“Just because one wears a hoodie does not make them a hoodlum,” Rep. Bobby Rush (D-Ill.) declared as he donned a hoodie and sunglasses on the House floor – at which point the session’s chair called the sergeant-at-arms to enforce the House rule on decorum.
In a theatrical stunt to comment on the controversy surrounding the shooting of hooded Trayvon Martin, Rep. Rush pulled a hoodie over his head and went on a rant.
Rep. Gregg Harper (R-Miss.), the session’s chair, repeatedly banged his gavel and called for Rush to desist. “The gentleman will suspend,” Harper said. “The member is no longer recognized,” Harper added.

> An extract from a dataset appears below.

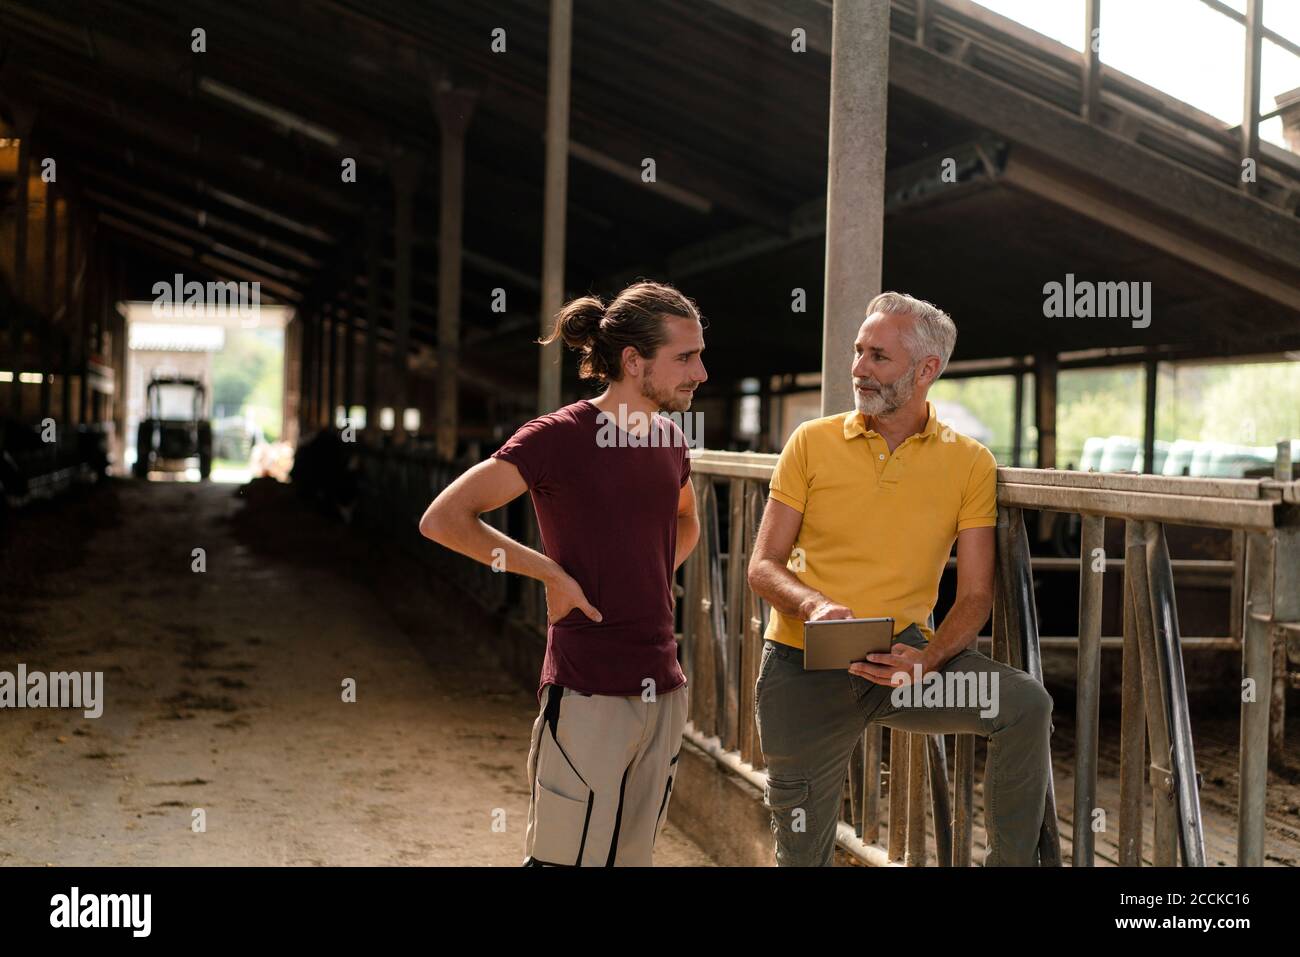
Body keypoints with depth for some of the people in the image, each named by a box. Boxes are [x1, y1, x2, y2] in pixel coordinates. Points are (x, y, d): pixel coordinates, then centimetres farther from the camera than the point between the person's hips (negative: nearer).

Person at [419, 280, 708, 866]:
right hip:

Rep. Harper eventually called on the sergeant-at-arms to intervene: “The chair asks the Sergeant At Arms to enforce the prohibition of decorum.”
He then reminded House members of the House rule banning hats:
“Clause five of rule 17 prohibits the wearing of hats in the chamber when the House is in session. The chair finds that the donning of a hood is not consistent with this rule. Members need to remove their hoods or leave the floor.”
Here’s the House rule on decorum Harper appears to be citing:
5. When the Speaker is putting a question or addressing the House, a Member, Delegate, or Resident Commissioner may not walk out of or across the Hall. When a Member, Delegate, or Resident Commissioner is speaking, a Member, Delegate, or Resident Commissioner may not pass between the person speaking and the Chair. During the session of the House, a Member, Delegate, or Resident Commissioner may not wear a hat or remain by the Clerk’s desk during the call of the roll or the counting of ballots. A person on the floor of the House may not smoke or use a mobile electronic device that impairs decorum. The Sergeant-at-Arms is charged with the strict enforcement of this clause.”
Note that the hat embargo may apply only “during the call of role or the counting of ballots.” So, if neither one of those things was happening, Rep. Rush may be innocent on a technicality on the charge of violating House decorum.
So, I contacted the House Rules Committee and asked about this. Here’s the committee’s reply:
“Please see below – the highlighted portion is what Rep. Rush was in violation of…
From opening day this year:
6. Decorum in Debate
The Chair's announced policies of January 7, 2003, January 4, 1995, and January 3, 1991, will apply in the 112th Congress. It is essential that the dignity of the proceedings of the House be preserved, not only to assure that the House conducts its business in an orderly fashion but also to permit Members to properly comprehend and participate in the business of the House. To this end, and in order to permit the Chair to understand and to correctly put the question on the numerous requests that are made by Members, the Chair requests that Members and others who have the privileges of the floor desist from audible conversation in the Chamber while the business of the House is being conducted. The Chair would encourage all Members to review rule XVII to gain a better understanding of the proper rules of decorum expected of them, and especially: to avoid ``personalities'' in debate with respect to references to other Members, the Senate, and the President; to address the Chair while standing and only during, and not beyond, the time recognized, and not to address the television or other imagined audience; to refrain from passing between the Chair and a Member speaking, or directly in front of a Member speaking from the well; to refrain from smoking in the Chamber; to wear appropriate business attire in the Chamber; and to generally display the same degree of respect to the Chair and other Members that every Member is due.”
This clause calls for House members to respect the authority of the chair, and to wear appropriate business attire – which Rush clearly did not.
So, no, wearing a hoodie doesn’t make you a hoodlum.
But, if you do it on the House floor while disrespecting the session’s chair, it does make you an embarrassment.